No kinder people and no crueler

This is my review of For Whom The Bell Tolls by Ernest Hemingway.

Idealistic American Robert Jordan has joined an International Brigade fighting the fascists in 1930s Spain, although this means accepting orders from Russian Communists. He is ordered to destroy a bridge in the mountains, despite the lack of resources and an effective communication system. Can he trust Pablo, the brutal, now disillusioned leader of the republican guerrilla group on whom he must rely?

Although Hemingway was clearly excited by the risk-taking and violence of battle and bullfighting, and there are many tense moments in this novel, you may be disappointed if a pure action thriller is what you have in mind. The density of the prose, with the constant switches of thought, new ideas and unusual modes of expression slow the reader down, even at the moments when the suspense drives you to keep turning the pages.

Drawing on his first-hand experience as a journalist covering the Spanish Civil War, Hemingway was keen to explore it from many angles, such as the incompetence of officers at all levels, or the fact that committing atrocities was not confined to the fascists. The female guerrilla Pilar (who, despite being tough, takes on the cooking), describes in vivid detail how all the men of property in a captured town were assumed to be fascist and forced across the square over a precipice: it is a shock to learn that this was based on real events in the now picturesque tourist centre of Ronda. Hemingway attributes Spanish violence to the fact `this was the only country the reformation never reached…Forgiveness is a Christian idea and Spain has never been a Christian country'.

Hemingway also takes Robert into repetitious stream-of-consciousness reveries over the meaning of life, and how best to spend what may be one's last three days. My idea of Hemingway as the master of the minimalist, pared-down style was shattered by the wearisome detail of many descriptions, from eating a sandwich with onions to constructing a makeshift bed or loading a gun. I grew tired of Robert running his hand through the `wheatfield' of his lover Maria's cropped hair. The frequent references to drinking wine, whisky and absinthe are also a bit repetitive, perhaps reflecting Hemingway's own reputation as a heavy drinker. Sometimes, the great outpouring of words, in particular hyphenated adjectives like `empty-calm' reminds me of Dylan Thomas and is perhaps the product of a creativity loosened by alcohol.

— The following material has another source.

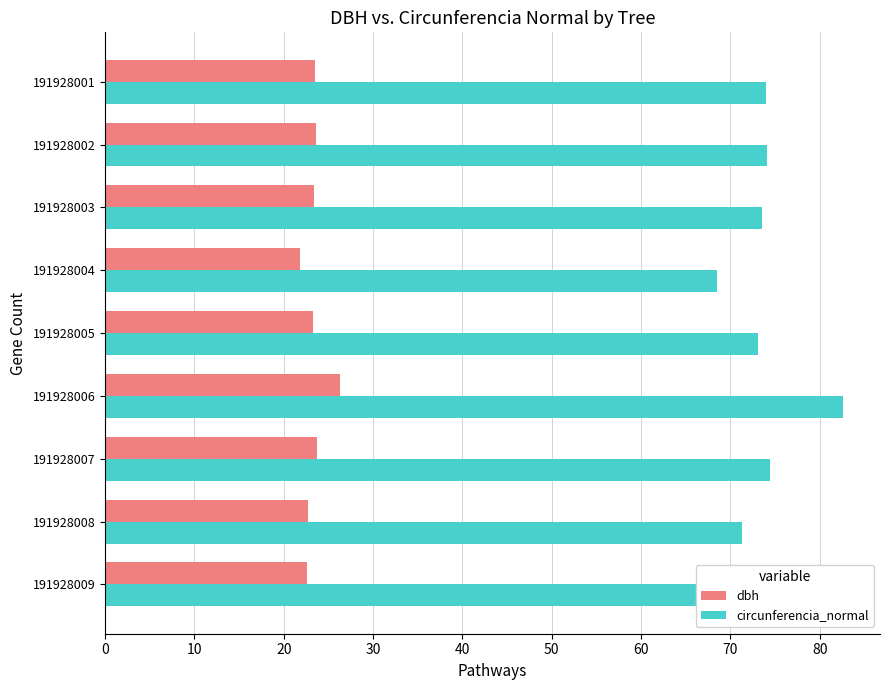

Which series has the widest spread of values?

circunferencia_normal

In a dialogue that is often amusing, the speech of the guerrillas is very odd, a stilted style of remarkable sophistication, peppered with `thees' and `thous'. Can you imagine a gypsy saying, `Thou art a veritable phenomenon'? Then there is the exaggerated blasphemy, `I obscenity in the milk of my shame', oaths at times shortened to `Thy mother!'

This is a masterpiece, if a little dated, as in the submissive character of Maria, and despite passages of violence which are hard to stomach. Most poignant of all is the knowledge that all this courage and sacrifice were in vain since the republicans lost.